Dördüncü olarak konu ile ilgili başka bir teori sahibi olan Prof. Eisenmann’a göre; sadece yasaların koyduğu sınırlar kabul edilecek olursa, takdir yetkisinin alanı
çok genişleyecektir. Böylece idare birçok alanda yargı denetimi dışında kalabilecektir. Bu nedenle içtihatların yasaların bıraktığı boşlukları dolduracağını kabul etmek gerekmektedir. Kısaca bu görüşe göre, yargı denetimi sırasında mevcut yasalarla, yargı içtihatlarının yarattığı hukuki ilişki göz önünde tutulmakla kalınmayıp, o anda verilen kararın takdir yetkisini sınırlayan bir kural olduğu da kabul edilmesi gerekmektedir. Ancak bu görüş aşırıya kaçarak, yasaların hiçe sayılma sonucunu doğurabileceğinden, yani takdir yetkisinin dayanağının yalnızca idari yargı organları ve onların verdiği kararlar olduğunun kabulüne götüreceğinden dolayı eleştiri almaktadır (Onar,1966, 428).
Beşinci olarak yine objektif görüş sahiplerinden bir diğeri olan Venezia, takdir yetkisini objektif bir gerçek olarak kabul etmektedir. O’na göre, idari faaliyetler bir girişimdir ve aslında yönetilenler de bu girişimin içinde düşünülmelidir. Yönetilenin bu katılımı sona erdiğinde idare ile iradeleri karşı karşıya gelecek ve arada mevcut eşitsizliğin giderilmesi amacıyla yargı denetimi yapılacaktır. Böylelikle Venezia, takdir yetkisinin kaynağını idari faaliyetin bir girişimi olmasında aramaktadır. O’na göre idari yargı organı, yönetilenlerin bir hak ve özgürlüğüyle idarenin çatışması halinde araya girecek ve takdir yetkisinin alanını sınırlayacaktır.
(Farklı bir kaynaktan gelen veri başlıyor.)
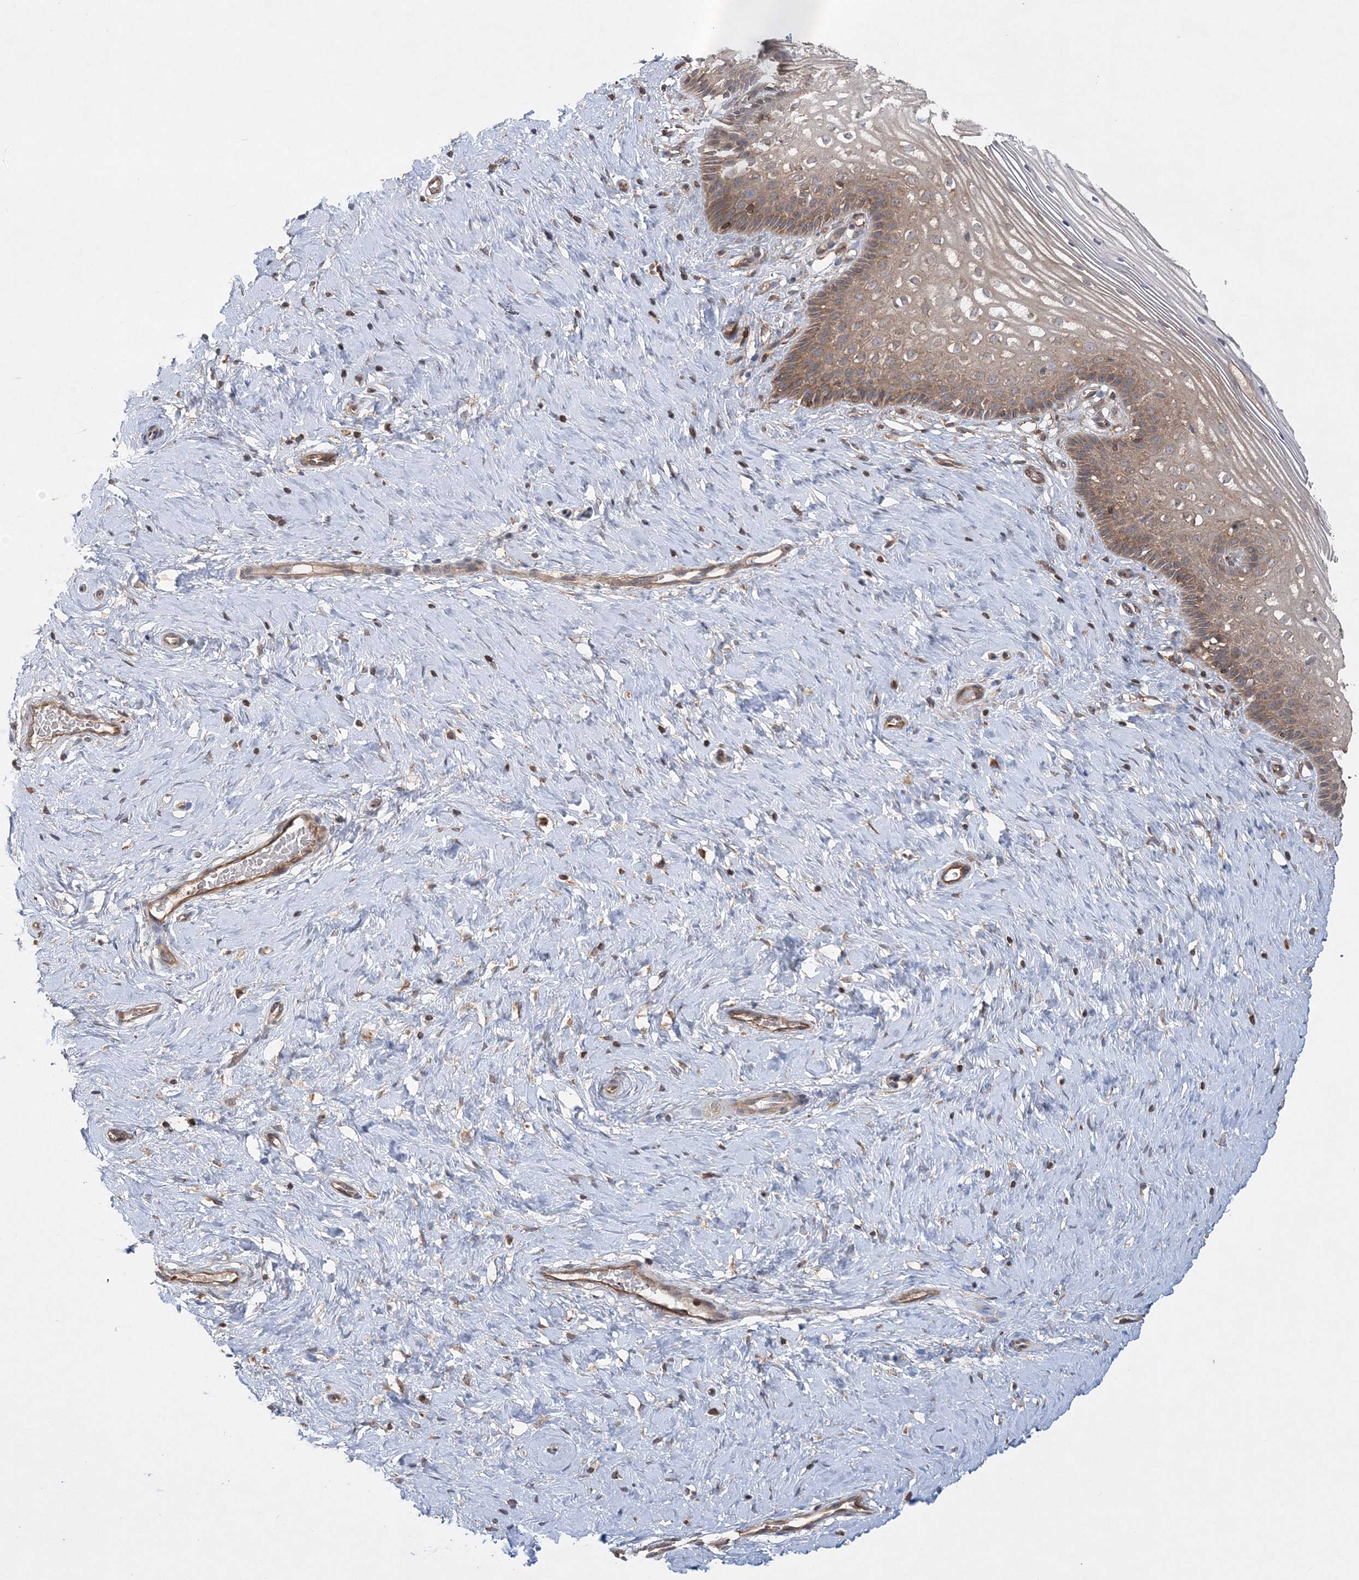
{"staining": {"intensity": "moderate", "quantity": "25%-75%", "location": "cytoplasmic/membranous"}, "tissue": "cervix", "cell_type": "Glandular cells", "image_type": "normal", "snomed": [{"axis": "morphology", "description": "Normal tissue, NOS"}, {"axis": "topography", "description": "Cervix"}], "caption": "Immunohistochemistry (IHC) (DAB (3,3'-diaminobenzidine)) staining of normal human cervix demonstrates moderate cytoplasmic/membranous protein positivity in about 25%-75% of glandular cells. (Brightfield microscopy of DAB IHC at high magnification).", "gene": "ACAP2", "patient": {"sex": "female", "age": 33}}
Ancak görüleceği gibi bu görüş yasama işlemlerine hiç değer vermemekte ve takdir yetkisini tamamen idari yargı denetiminin alanına bırakmaktadır.
Altıncı olarak takdir yetkisini sübjektif yönüyle açıklayan Haurioui ise takdir yetkisini idarenin tüzel kişiliğinden hareketle açıklamaktadır. Bu görüşe göre, hukuk kuralları ancak idari faaliyet sahasının, başka bir deyişle, hareket serbestîsinin sınırlarını tayin ve tespit ederler. Yetkililer ise bu sınırı aşmamak koşulu ile diledikleri gibi hareket edebilirler. İşte bu hareket serbestîsi takdir yetkisi olarak nitelendirilmektedir. Hauriou, idareye tanınan ve durumun koşullarına uyabilmek zorunluluğunu karşılayan bu takdir yetkisini özel hukuk ilkelerine göre açıklamaktadır. Açıklanan sübjektif teori objektif teorilerin aksine, hak sahibini dikkate alarak takdir hakkını şahsın sübjektif bir hakkı olarak belirtmektedir. Hauriou’nun takdir yetkisi teorisini savunanlar, idarenin iç faaliyetleri ve maksadı, objektif hukuk kurallarıyla sınırlandırıldıkça, takdir yetkisinin de sınırlılığı ve hatta önceden mevcut olan takdiri işlemlerin mahiyet ve içerikleri açısından hiçbir hukuk
kuralına ve dolayısıyla yargı denetimine tabi olmayan bir takım idari işlemlerin ortadan kalktığını ileri sürmektedirler (Onar,1966, 429).